Jej stosunki z Halberstamem szybko jednak zaczęły się psuć. Dziennikarz liczył, że żona zajmie się domem, urodzi dzieci i stworzy wzorcową rodzinę. Jednak Czyżewska wolała urządzać przyjęcia dla gości z Polski, a przede wszystkim jeździć na kolejne castingi, licząc na kontynuację kariery w USA. Zagrała kilka niewielkich ról, ale przeszkodą w otrzymywaniu bardziej znaczących kreacji aktorskich okazał się mocny, wschodnioeuropejski akcent. Lepiej odnajdywała się na teatralnej scenie. W 1974 r. zagrała w „Biesach” wyreżyserowanych przez Andrzeja Wajdę w Yale Repertory Theatre. U jej boku wystąpiła początkująca aktorka, Meryl Streep. „Meryl była zafascynowana Elą, tym jak mówiła, jak nosiła trencz. Raz zobaczyłem Elżbietę na spacerze, za nią szła Meryl i naśladowała jej gesty. Gdy obejrzałem „Wybór Zofii” Alana Pakuli, roześmiałem się, bo zobaczyłem, ile Streep wzięła od Elżbiety” – opowiada amerykański aktor Jerome Dempsey.
„Osuwam się coraz niżej”
Czyżewska bardzo przeżywała brak ciekawych propozycji zawodowych. Coraz częściej zaglądała do kieliszka. W 1975 r., dwa lata po uzyskaniu amerykańskiego obywatelstwa, rozwiodła się z Halberstamem, który miał już dość wyskoków żony. „Pijana wydzwaniała po całym świecie. Dochodziło do tego, że Halberstam wyrywał telefon ze ściany, bo przychodziły rachunki na tysiące dolarów” – czytamy w biografii aktorki zatytułowanej „Elka”. Po rozwodzie stosunki między nimi były bardzo napięte, a Czyżewska wytoczyła nawet sprawę sądową eks-małżonkowi, zarzucając, że nie finansuje jej utrzymania, do czego był zobowiązany amerykańskimi przepisami.

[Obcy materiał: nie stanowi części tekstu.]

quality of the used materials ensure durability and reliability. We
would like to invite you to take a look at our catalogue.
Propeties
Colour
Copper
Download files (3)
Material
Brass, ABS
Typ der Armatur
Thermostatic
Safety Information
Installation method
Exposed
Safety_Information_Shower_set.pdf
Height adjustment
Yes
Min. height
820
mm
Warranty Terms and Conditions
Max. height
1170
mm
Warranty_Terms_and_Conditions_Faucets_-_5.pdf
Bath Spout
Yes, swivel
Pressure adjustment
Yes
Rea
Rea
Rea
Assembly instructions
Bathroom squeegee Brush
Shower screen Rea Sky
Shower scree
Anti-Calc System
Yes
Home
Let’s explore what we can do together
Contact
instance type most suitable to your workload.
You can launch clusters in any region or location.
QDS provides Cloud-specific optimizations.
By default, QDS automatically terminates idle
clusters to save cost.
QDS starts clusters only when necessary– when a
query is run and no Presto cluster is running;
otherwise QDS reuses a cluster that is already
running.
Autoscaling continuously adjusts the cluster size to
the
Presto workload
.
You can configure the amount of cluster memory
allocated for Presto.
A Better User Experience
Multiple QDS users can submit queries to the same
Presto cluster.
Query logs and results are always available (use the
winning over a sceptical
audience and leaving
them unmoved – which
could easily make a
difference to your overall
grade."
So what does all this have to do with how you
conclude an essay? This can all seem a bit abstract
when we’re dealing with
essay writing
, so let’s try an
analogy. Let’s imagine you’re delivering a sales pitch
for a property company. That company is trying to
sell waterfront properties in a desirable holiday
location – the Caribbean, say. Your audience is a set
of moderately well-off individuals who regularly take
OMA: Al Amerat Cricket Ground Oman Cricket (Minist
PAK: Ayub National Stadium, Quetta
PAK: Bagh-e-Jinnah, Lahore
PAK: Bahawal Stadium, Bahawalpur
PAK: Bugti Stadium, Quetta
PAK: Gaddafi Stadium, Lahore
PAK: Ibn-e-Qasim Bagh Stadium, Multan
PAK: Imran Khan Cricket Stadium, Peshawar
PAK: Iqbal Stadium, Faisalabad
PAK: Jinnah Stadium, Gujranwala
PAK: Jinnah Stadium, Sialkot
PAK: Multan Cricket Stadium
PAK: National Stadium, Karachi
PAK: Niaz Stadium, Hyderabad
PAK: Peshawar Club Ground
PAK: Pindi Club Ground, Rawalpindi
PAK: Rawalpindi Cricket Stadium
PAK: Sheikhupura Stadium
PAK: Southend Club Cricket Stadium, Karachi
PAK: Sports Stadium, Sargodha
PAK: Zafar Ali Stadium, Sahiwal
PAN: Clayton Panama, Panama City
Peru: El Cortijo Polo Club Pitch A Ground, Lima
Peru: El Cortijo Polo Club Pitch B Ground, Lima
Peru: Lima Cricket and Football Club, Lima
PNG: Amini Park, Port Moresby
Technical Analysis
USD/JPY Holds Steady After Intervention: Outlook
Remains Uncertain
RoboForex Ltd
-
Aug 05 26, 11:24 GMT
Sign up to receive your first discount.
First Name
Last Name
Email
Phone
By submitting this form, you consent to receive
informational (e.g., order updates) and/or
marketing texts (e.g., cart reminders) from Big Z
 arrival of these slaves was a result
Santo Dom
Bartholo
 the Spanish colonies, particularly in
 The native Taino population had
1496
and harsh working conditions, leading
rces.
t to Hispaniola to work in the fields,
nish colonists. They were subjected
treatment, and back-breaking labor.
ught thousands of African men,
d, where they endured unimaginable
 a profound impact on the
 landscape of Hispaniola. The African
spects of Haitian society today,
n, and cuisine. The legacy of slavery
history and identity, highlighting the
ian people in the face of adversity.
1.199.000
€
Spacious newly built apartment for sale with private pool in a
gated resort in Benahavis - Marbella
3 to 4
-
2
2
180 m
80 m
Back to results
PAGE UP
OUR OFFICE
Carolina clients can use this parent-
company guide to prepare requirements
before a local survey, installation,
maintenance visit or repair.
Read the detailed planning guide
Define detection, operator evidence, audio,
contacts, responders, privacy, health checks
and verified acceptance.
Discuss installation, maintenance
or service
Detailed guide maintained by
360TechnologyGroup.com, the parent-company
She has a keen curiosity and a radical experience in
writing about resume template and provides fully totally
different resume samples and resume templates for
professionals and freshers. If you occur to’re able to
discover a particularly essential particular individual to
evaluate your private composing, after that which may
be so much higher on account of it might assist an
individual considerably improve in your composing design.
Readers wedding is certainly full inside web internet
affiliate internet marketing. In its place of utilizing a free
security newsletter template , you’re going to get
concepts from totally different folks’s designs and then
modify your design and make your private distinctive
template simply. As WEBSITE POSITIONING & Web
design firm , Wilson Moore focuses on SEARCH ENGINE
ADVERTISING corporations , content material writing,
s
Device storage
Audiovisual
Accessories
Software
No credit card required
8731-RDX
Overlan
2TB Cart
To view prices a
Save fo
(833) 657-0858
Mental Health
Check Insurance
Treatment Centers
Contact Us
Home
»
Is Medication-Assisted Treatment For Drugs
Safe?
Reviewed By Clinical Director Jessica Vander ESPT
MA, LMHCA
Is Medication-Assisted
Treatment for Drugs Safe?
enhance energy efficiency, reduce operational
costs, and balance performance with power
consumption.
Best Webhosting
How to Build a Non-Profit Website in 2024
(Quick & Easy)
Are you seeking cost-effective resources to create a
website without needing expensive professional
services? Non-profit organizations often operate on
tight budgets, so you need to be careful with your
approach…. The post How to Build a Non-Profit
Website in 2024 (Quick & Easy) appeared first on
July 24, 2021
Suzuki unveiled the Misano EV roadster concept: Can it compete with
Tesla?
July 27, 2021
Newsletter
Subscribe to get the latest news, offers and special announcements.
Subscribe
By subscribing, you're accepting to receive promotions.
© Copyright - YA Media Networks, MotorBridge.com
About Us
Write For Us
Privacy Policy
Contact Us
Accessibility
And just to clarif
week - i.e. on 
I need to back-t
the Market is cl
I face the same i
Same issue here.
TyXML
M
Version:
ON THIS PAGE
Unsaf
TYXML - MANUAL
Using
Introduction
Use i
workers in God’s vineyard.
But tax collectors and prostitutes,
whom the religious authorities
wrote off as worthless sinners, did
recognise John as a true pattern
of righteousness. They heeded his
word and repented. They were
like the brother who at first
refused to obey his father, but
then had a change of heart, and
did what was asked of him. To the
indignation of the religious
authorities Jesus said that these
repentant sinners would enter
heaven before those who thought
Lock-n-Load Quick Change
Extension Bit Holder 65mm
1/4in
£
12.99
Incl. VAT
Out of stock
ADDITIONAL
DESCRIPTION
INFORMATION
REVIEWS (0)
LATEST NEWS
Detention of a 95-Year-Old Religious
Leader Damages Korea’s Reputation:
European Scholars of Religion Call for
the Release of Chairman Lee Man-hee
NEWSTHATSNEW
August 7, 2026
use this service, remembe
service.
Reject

Problemy z pieniędzmi powodowały dramatyczne sytuacje. „Osuwam się coraz niżej w życiu sprzedając za bezcen raz obraz, a raz kanapę. W lodówce pustki, a znane nazwiska w notesie” – przyznawała aktorka w rozmowie z „New Yorkerem”.
Znajomi namawiali ją do powrotu do Polski. „Mówiłem jej wielokrotnie: Elu, ty mieszkasz sama, co cię tu wiąże?. A lubię tu być, lubię” – relacjonuje Daniel Olbrychski. „Było oczywiste, że powinna wrócić, ale – jako osoba ambitna – wróciłaby, gdyby była potrzebna. Niestety, zainteresowanie jej osobą w Polsce malało, więc pozostawała na wygnaniu. Powrót to byłby dla niej dyshonor, musiałaby przyznać się do porażki” – dodaje Kazimierz Kutz. W latach 90. i na początku XXI wieku zagrała kilka epizodycznych ról w polskich filmach. Po raz ostatni pojawiła się na ekranie w „Samotności w sieci”, jako nieznajoma z Nowego Orleanu.
Zmarła 17 czerwca 2010 r. w nowojorskim szpitalu, po kilkuletniej walce z rakiem przełyku. Do rozwoju choroby przyczynił się nałóg tytoniowy – Elżbieta Czyżewska zawsze miała przy sobie papierośnicę i zapalniczkę.
Aktorkę pochowano została na Cmentarzu Wojskowym na Powązkach.